• _Exercise directions_:
Copy every line below that has the word "inside" in it.

[Source records]

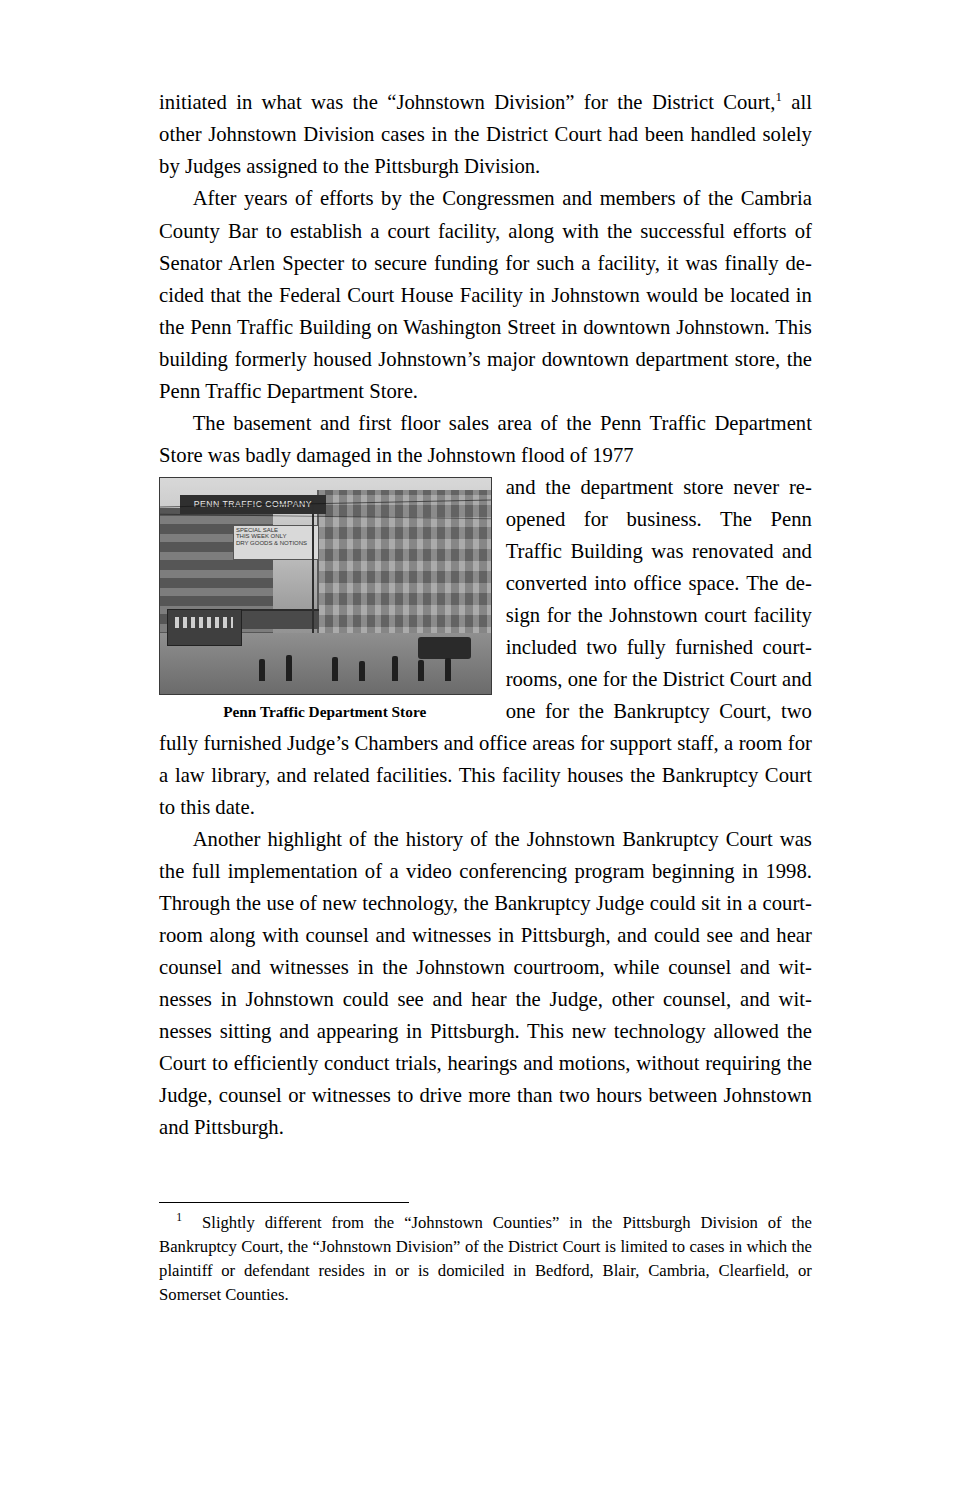initiated in what was the “Johnstown Division” for the District Court,1 all other Johnstown Division cases in the District Court had been handled solely by Judges assigned to the Pittsburgh Division.
After years of efforts by the Congressmen and members of the Cambria County Bar to establish a court facility, along with the successful efforts of Senator Arlen Specter to secure funding for such a facility, it was finally decided that the Federal Court House Facility in Johnstown would be located in the Penn Traffic Building on Washington Street in downtown Johnstown. This building formerly housed Johnstown’s major downtown department store, the Penn Traffic Department Store.
The basement and first floor sales area of the Penn Traffic Department Store was badly damaged in the Johnstown flood of 1977
PENN TRAFFIC COMPANY
SPECIAL SALE
THIS WEEK ONLY
DRY GOODS & NOTIONS
Penn Traffic Department Store
and the department store never reopened for business. The Penn Traffic Building was renovated and converted into office space. The design for the Johnstown court facility included two fully furnished courtrooms, one for the District Court and one for the Bankruptcy Court, two fully furnished Judge’s Chambers and office areas for support staff, a room for a law library, and related facilities. This facility houses the Bankruptcy Court to this date.
Another highlight of the history of the Johnstown Bankruptcy Court was the full implementation of a video conferencing program beginning in 1998. Through the use of new technology, the Bankruptcy Judge could sit in a courtroom along with counsel and witnesses in Pittsburgh, and could see and hear counsel and witnesses in the Johnstown courtroom, while counsel and witnesses in Johnstown could see and hear the Judge, other counsel, and witnesses sitting and appearing in Pittsburgh. This new technology allowed the Court to efficiently conduct trials, hearings and motions, without requiring the Judge, counsel or witnesses to drive more than two hours between Johnstown and Pittsburgh.
1 Slightly different from the “Johnstown Counties” in the Pittsburgh Division of the Bankruptcy Court, the “Johnstown Division” of the District Court is limited to cases in which the plaintiff or defendant resides in or is domiciled in Bedford, Blair, Cambria, Clearfield, or Somerset Counties.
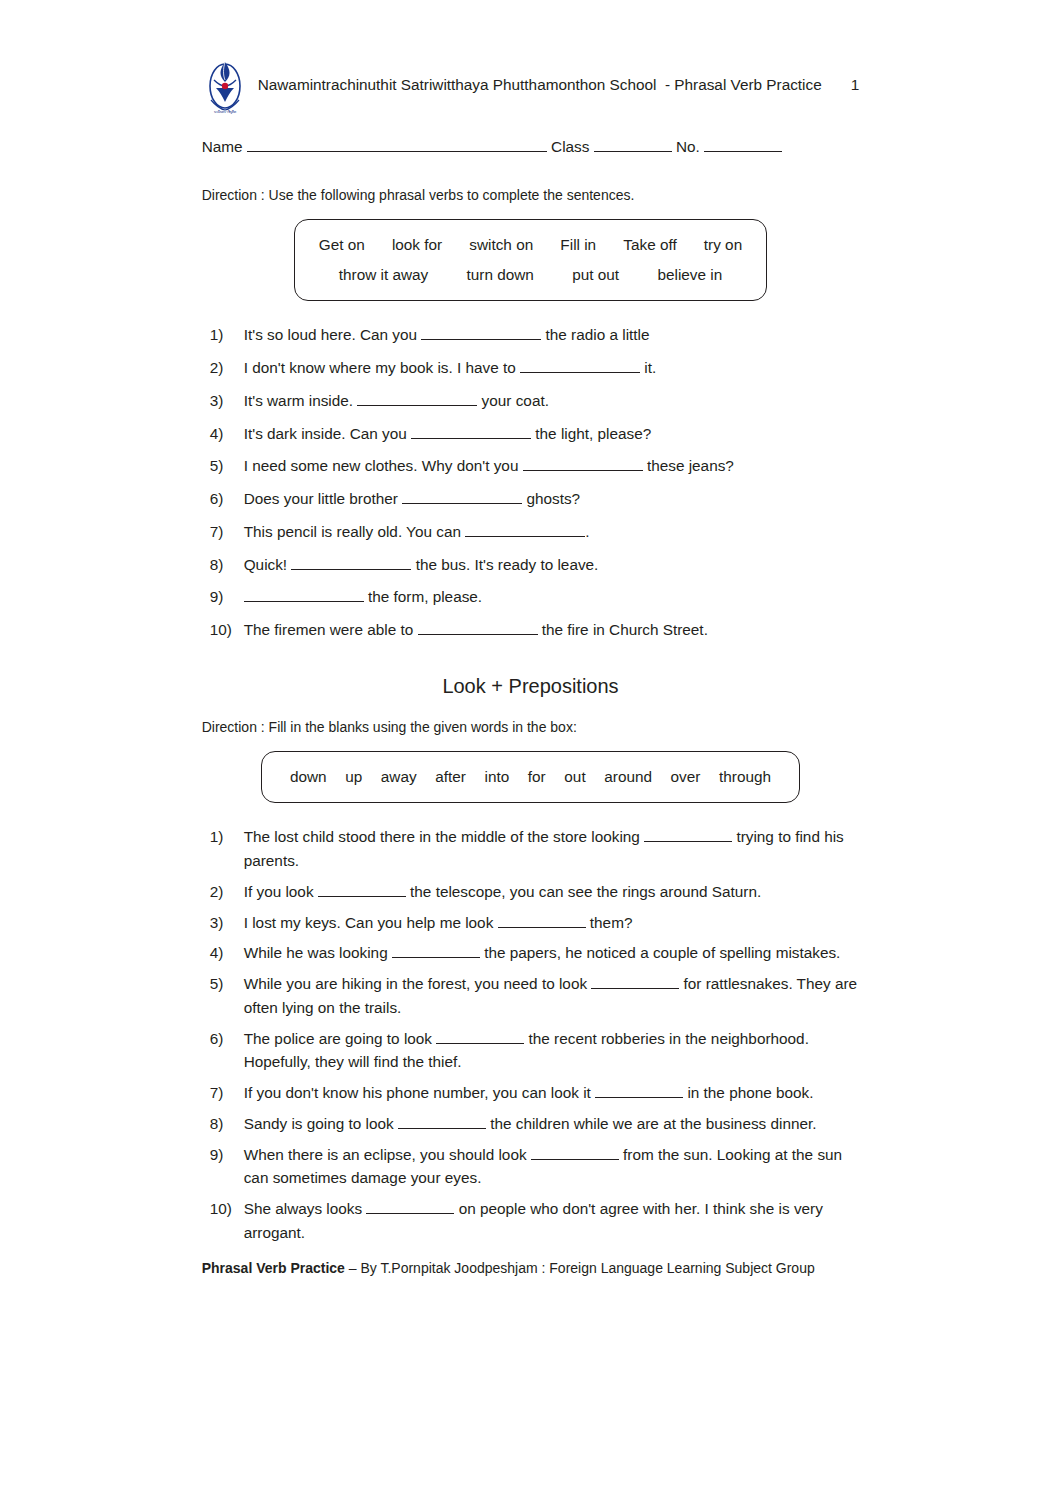นวมินทราชินูทิศ
Nawamintrachinuthit Satriwitthaya Phutthamonthon School - Phrasal Verb Practice
1
Name Class No.
Direction : Use the following phrasal verbs to complete the sentences.
Get on look for switch on Fill in Take off try on
throw it away turn down put out believe in
It's so loud here. Can you the radio a little
I don't know where my book is. I have to it.
It's warm inside. your coat.
It's dark inside. Can you the light, please?
I need some new clothes. Why don't you these jeans?
Does your little brother ghosts?
This pencil is really old. You can .
Quick! the bus. It's ready to leave.
the form, please.
The firemen were able to the fire in Church Street.
Look + Prepositions
Direction : Fill in the blanks using the given words in the box:
down up away after into for out around over through
The lost child stood there in the middle of the store looking trying to find his parents.
If you look the telescope, you can see the rings around Saturn.
I lost my keys. Can you help me look them?
While he was looking the papers, he noticed a couple of spelling mistakes.
While you are hiking in the forest, you need to look for rattlesnakes. They are often lying on the trails.
The police are going to look the recent robberies in the neighborhood. Hopefully, they will find the thief.
If you don't know his phone number, you can look it in the phone book.
Sandy is going to look the children while we are at the business dinner.
When there is an eclipse, you should look from the sun. Looking at the sun can sometimes damage your eyes.
She always looks on people who don't agree with her. I think she is very arrogant.
Phrasal Verb Practice – By T.Pornpitak Joodpeshjam : Foreign Language Learning Subject Group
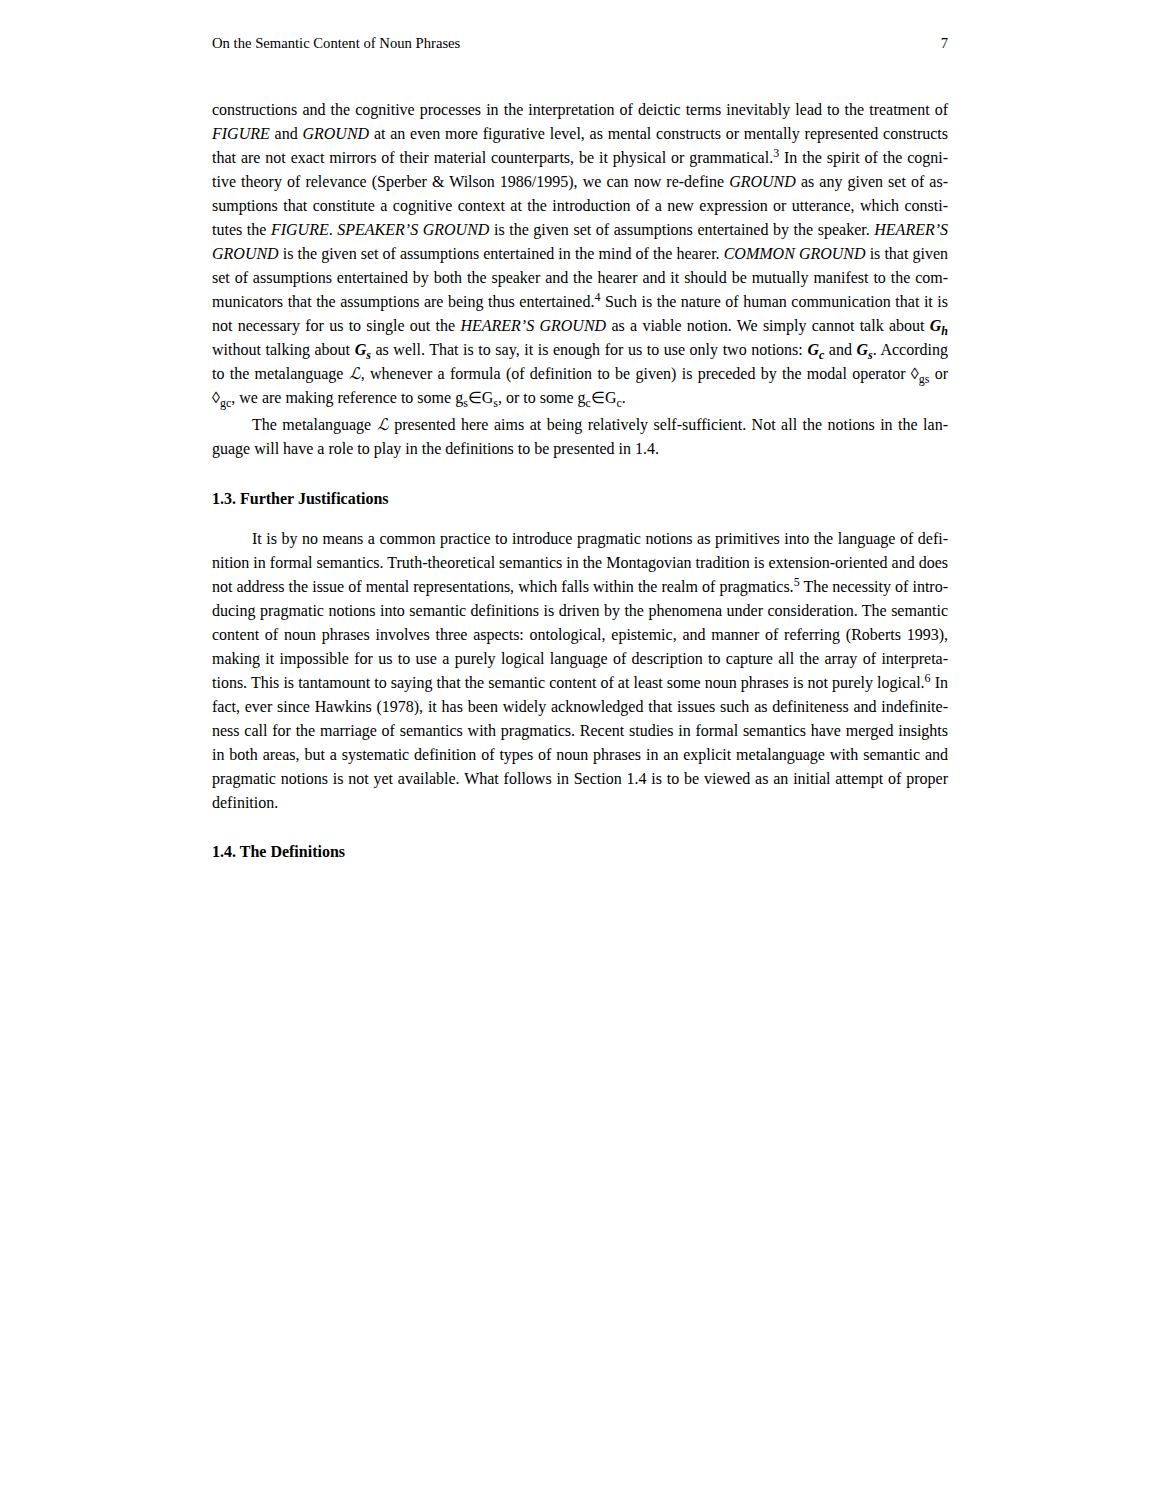On the Semantic Content of Noun Phrases 7
constructions and the cognitive processes in the interpretation of deictic terms inevitably lead to the treatment of FIGURE and GROUND at an even more figurative level, as mental constructs or mentally represented constructs that are not exact mirrors of their material counterparts, be it physical or grammatical.3 In the spirit of the cognitive theory of relevance (Sperber & Wilson 1986/1995), we can now re-define GROUND as any given set of assumptions that constitute a cognitive context at the introduction of a new expression or utterance, which constitutes the FIGURE. SPEAKER’S GROUND is the given set of assumptions entertained by the speaker. HEARER’S GROUND is the given set of assumptions entertained in the mind of the hearer. COMMON GROUND is that given set of assumptions entertained by both the speaker and the hearer and it should be mutually manifest to the communicators that the assumptions are being thus entertained.4 Such is the nature of human communication that it is not necessary for us to single out the HEARER’S GROUND as a viable notion. We simply cannot talk about Gh without talking about Gs as well. That is to say, it is enough for us to use only two notions: Gc and Gs. According to the metalanguage ℒ, whenever a formula (of definition to be given) is preceded by the modal operator ◊gs or ◊gc, we are making reference to some gs∈Gs, or to some gc∈Gc.
The metalanguage ℒ presented here aims at being relatively self-sufficient. Not all the notions in the language will have a role to play in the definitions to be presented in 1.4.
1.3. Further Justifications
It is by no means a common practice to introduce pragmatic notions as primitives into the language of definition in formal semantics. Truth-theoretical semantics in the Montagovian tradition is extension-oriented and does not address the issue of mental representations, which falls within the realm of pragmatics.5 The necessity of introducing pragmatic notions into semantic definitions is driven by the phenomena under consideration. The semantic content of noun phrases involves three aspects: ontological, epistemic, and manner of referring (Roberts 1993), making it impossible for us to use a purely logical language of description to capture all the array of interpretations. This is tantamount to saying that the semantic content of at least some noun phrases is not purely logical.6 In fact, ever since Hawkins (1978), it has been widely acknowledged that issues such as definiteness and indefiniteness call for the marriage of semantics with pragmatics. Recent studies in formal semantics have merged insights in both areas, but a systematic definition of types of noun phrases in an explicit metalanguage with semantic and pragmatic notions is not yet available. What follows in Section 1.4 is to be viewed as an initial attempt of proper definition.
1.4. The Definitions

[/Source records]

• _Task solution_:
It's warm inside. your coat.
It's dark inside. Can you the light, please?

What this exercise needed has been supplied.